## Provided material
--- BEGIN ---

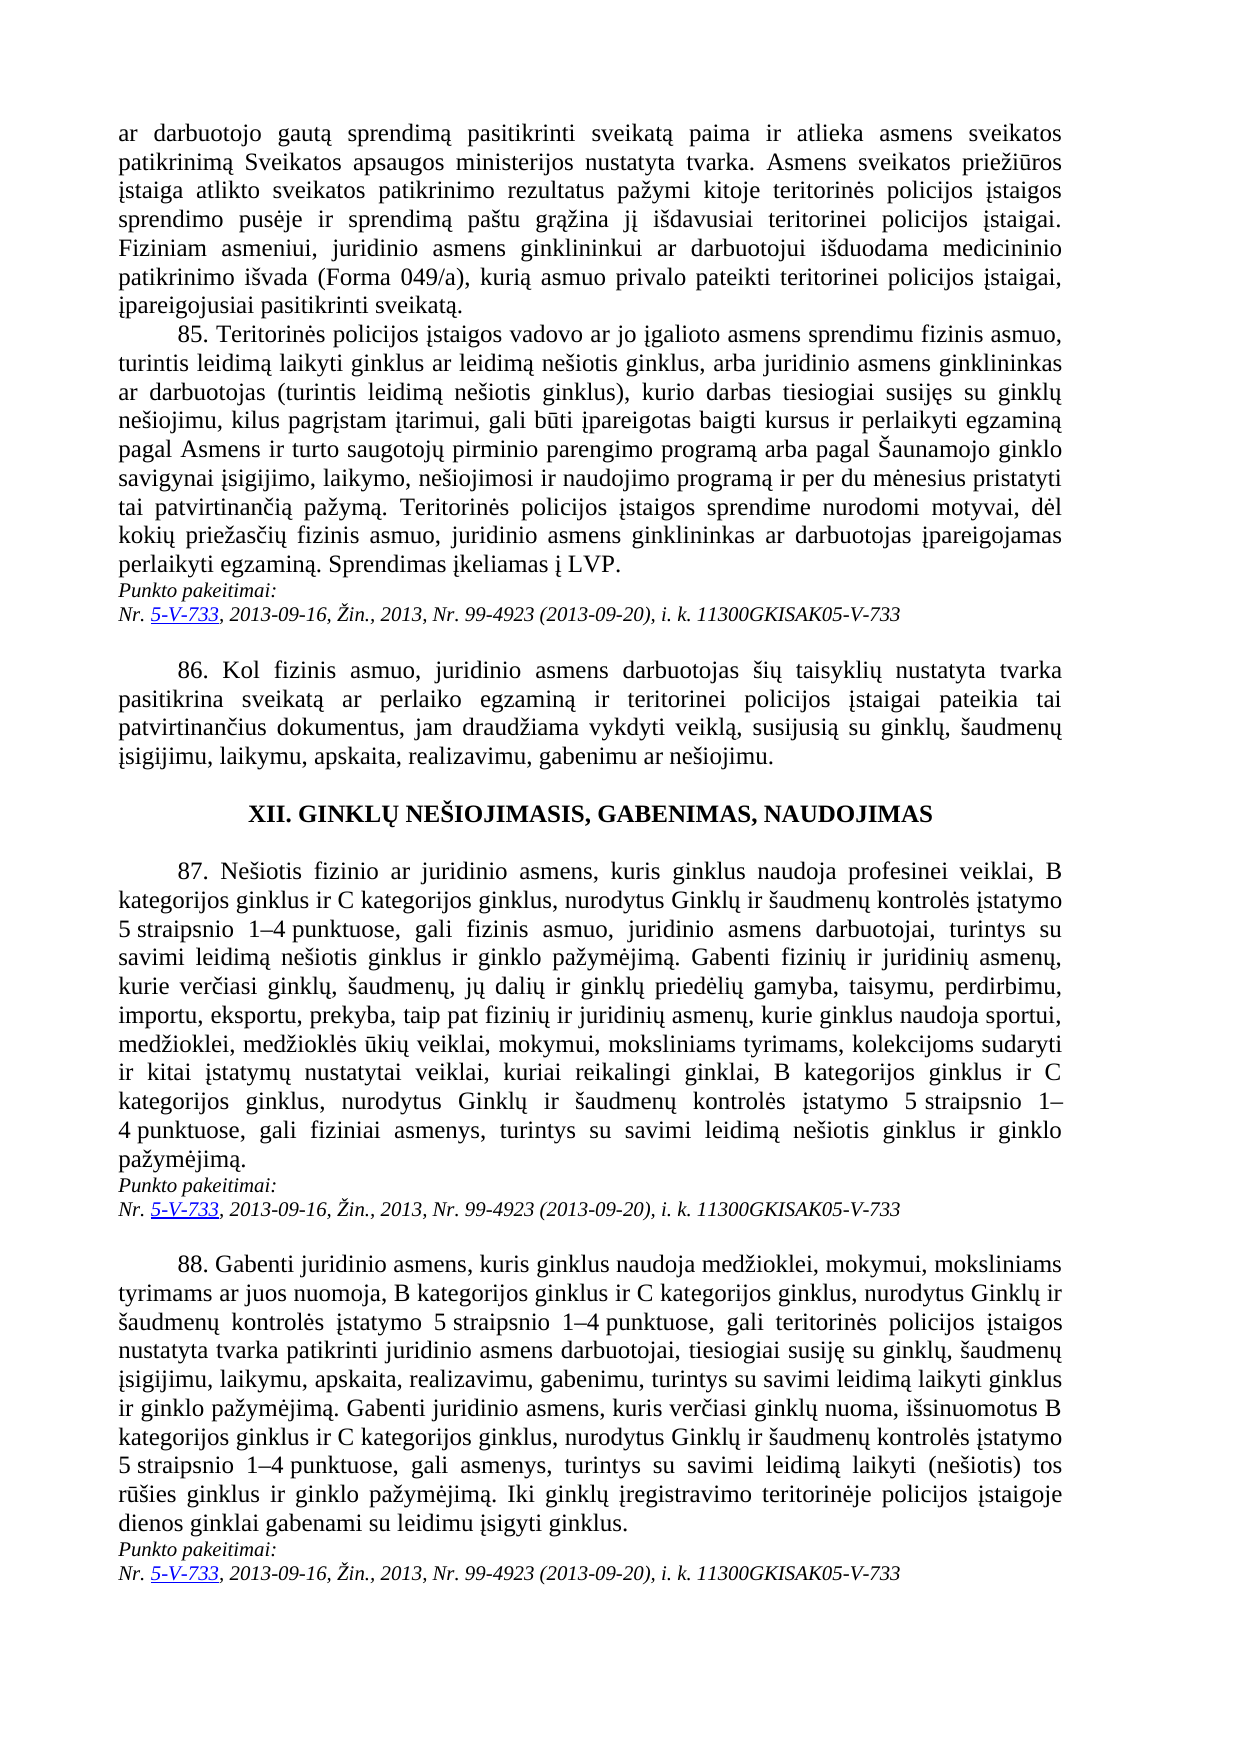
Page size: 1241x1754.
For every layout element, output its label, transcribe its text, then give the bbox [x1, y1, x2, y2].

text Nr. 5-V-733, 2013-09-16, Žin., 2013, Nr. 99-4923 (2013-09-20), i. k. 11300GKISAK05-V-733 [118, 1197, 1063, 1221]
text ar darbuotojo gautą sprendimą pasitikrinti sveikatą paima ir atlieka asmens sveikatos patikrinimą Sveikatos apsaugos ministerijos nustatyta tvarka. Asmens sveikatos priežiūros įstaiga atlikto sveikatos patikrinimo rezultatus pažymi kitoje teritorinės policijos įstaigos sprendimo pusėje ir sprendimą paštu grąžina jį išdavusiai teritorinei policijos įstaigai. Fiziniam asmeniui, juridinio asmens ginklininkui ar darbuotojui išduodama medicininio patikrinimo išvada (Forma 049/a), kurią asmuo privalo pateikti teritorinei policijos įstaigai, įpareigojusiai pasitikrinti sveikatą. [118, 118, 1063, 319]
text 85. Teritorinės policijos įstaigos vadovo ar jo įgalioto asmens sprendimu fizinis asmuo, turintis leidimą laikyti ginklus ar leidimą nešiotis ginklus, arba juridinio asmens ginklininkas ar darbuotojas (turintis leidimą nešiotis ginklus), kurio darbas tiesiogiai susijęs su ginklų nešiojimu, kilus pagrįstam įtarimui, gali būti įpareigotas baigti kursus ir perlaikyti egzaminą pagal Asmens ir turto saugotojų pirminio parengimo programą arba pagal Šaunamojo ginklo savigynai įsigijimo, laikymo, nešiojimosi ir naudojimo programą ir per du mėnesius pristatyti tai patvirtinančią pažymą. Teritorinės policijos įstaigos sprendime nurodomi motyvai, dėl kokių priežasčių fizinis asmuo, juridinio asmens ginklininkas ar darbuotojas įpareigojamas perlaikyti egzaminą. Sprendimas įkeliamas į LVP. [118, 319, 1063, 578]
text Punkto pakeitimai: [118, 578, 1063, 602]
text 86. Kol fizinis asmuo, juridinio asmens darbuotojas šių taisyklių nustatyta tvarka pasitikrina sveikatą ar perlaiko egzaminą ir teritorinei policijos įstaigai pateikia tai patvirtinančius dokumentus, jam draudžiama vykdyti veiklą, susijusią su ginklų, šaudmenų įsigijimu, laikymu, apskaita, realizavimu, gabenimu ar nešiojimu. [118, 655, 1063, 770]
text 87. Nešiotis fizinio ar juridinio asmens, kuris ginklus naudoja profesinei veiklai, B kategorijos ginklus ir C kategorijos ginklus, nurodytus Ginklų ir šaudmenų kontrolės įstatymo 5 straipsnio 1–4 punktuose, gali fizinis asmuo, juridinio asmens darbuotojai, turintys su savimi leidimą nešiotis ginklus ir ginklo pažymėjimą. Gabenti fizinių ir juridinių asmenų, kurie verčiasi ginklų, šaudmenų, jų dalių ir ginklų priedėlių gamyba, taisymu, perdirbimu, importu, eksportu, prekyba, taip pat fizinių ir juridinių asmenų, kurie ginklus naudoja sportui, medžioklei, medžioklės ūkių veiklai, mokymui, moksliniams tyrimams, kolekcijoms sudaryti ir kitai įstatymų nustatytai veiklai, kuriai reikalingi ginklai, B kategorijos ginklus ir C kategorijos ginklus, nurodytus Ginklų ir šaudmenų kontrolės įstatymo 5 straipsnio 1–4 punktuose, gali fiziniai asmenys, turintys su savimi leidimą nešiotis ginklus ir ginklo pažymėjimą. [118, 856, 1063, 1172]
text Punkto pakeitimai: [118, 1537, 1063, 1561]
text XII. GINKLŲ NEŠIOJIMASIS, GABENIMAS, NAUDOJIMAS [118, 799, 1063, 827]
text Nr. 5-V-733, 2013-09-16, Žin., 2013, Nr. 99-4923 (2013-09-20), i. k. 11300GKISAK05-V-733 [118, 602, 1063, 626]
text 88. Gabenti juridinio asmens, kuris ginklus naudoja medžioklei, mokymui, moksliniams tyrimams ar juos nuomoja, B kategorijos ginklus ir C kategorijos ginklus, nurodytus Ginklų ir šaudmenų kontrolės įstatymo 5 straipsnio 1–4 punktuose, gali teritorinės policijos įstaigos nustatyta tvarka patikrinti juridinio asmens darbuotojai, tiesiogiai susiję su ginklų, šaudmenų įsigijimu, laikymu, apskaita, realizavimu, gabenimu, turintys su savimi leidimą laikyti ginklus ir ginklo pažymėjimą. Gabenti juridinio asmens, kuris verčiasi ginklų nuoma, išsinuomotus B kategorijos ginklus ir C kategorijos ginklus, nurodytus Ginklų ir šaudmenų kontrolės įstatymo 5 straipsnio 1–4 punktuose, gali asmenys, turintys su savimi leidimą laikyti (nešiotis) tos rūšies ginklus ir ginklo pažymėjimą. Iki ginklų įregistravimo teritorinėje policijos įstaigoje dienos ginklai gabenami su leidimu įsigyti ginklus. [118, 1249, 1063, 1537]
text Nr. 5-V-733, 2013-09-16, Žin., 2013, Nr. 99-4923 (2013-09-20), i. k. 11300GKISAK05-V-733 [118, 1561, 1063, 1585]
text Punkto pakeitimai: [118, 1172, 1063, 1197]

--- END ---
--- BEGIN ---

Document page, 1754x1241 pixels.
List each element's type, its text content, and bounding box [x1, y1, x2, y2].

--- END ---

## Given instruction
Reproduce the records from the line containing "Page size: 1241x1754." down through the line containing "1197, 1063, 1221]", changing "bbox" to "bounding box" and leaving everything else as it is. Return only those lines.

## Complete response
Page size: 1241x1754.
For every layout element, output its label, transcribe its text, then give the bounding box [x1, y1, x2, y2].

text Nr. 5-V-733, 2013-09-16, Žin., 2013, Nr. 99-4923 (2013-09-20), i. k. 11300GKISAK05-V-733 [118, 1197, 1063, 1221]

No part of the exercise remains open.